Abstract 132: Roles of Angiotensin (1-7) And Angiotensin II Type 2 Receptor on Intracranial Aneurysmal Rupture

Abstract

Background and Purpose: Angiotensin (Ang) 1-7 is emerging as a new key player of the vascular renin-angiotensin system. Ang (1-7) generated from either Ang I or Ang II, acts to oppose the vasoconstrictor and proinflammatory actions of Ang II. However, which receptor Ang (1-7) activates still remains unclear. It has been suggested that Ang (1-7) mediates its effect via Mas receptor (MasR), although some suggest that it may also act at Ang II type 2 receptor (AT2R). Therefore, we hypothesized that Ang (1-7) has protective effect against aneurysmal rupture via MasR or AT2R. We tested this hypothesis by using our own established mouse model of intracranial aneurysm. Methods: Intracranial aneurysms were induced in male mice using a combination of a single injection of elastase into the cerebrospinal fluid and the deoxycorticosterone acetate (DOCA) salt hypertension (Figure 1). Six days after aneurysm induction, we started 2-week treatment with vehicle or Ang (1-7). MasR antagonist (A779) or AT2R antagonist (PD123319) was added to Ang (1-7) treatment. We induced aneurysms to AT2R knockout mice and treated them with vehicle or Ang (1-7) with the same protocol mentioned above.

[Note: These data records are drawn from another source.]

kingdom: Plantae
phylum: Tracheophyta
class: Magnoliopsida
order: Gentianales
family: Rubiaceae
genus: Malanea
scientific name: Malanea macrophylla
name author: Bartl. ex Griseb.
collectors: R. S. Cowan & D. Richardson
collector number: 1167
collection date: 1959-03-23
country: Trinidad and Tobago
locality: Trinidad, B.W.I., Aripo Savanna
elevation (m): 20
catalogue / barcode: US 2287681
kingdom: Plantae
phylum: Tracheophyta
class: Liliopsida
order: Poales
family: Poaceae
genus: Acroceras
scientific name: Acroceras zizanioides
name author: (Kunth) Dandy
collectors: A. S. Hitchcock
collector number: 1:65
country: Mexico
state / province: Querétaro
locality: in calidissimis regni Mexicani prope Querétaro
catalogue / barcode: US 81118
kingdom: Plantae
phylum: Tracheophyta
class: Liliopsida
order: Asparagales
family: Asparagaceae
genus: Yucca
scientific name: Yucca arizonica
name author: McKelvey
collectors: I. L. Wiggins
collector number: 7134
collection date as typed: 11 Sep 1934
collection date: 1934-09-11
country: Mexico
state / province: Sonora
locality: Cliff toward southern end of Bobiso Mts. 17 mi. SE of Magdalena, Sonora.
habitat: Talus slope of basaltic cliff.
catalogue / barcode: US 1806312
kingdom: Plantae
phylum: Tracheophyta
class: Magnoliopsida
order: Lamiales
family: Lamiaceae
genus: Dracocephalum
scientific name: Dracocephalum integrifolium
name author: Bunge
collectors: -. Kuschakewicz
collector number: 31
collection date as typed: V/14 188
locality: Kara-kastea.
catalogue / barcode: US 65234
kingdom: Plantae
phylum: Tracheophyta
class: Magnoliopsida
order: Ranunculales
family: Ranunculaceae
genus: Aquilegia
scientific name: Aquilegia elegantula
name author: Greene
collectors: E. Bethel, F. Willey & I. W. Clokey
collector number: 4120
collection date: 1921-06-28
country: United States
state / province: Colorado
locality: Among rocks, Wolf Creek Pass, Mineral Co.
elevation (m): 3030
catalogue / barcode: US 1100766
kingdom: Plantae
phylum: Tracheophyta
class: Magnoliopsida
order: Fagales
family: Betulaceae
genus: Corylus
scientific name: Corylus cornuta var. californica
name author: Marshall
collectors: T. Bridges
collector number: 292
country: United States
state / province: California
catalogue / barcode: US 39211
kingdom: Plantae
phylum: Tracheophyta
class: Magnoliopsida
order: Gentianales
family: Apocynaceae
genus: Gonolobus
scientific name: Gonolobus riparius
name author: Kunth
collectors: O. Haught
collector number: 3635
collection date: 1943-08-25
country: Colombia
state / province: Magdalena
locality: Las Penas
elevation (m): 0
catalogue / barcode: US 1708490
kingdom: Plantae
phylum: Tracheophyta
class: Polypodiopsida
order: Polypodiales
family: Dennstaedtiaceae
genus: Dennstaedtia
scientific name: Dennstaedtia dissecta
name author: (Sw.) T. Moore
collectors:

Aneurysmal rupture was detected by neurological symptoms and confirmed by the presence of intracranial aneurysms with subarachnoid hemorrhage. Results: Ang (1-7) reduced the incidence of ruptured aneurysms and rupture rate. AT2R antagonist but not MasR antagonist reversed the reduced rupture rate by Ang (1-7) (Figure 2, 3). To confirm whether the effect of Ang (1-7) is through the AT2R, we administered Ang (1-7) to AT2R knockout mice. Although there was no significant difference between wild type and AT2R knockout mice, Ang (1-7) was not effective against aneurysmal rupture in AT2R knockout mice (Figure 4, 5). Conclusion: Our results indicate that Ang (1-7) is protective against intracranial aneurysmal rupture and that its protective effect is exerted via AT2R rather than MasR.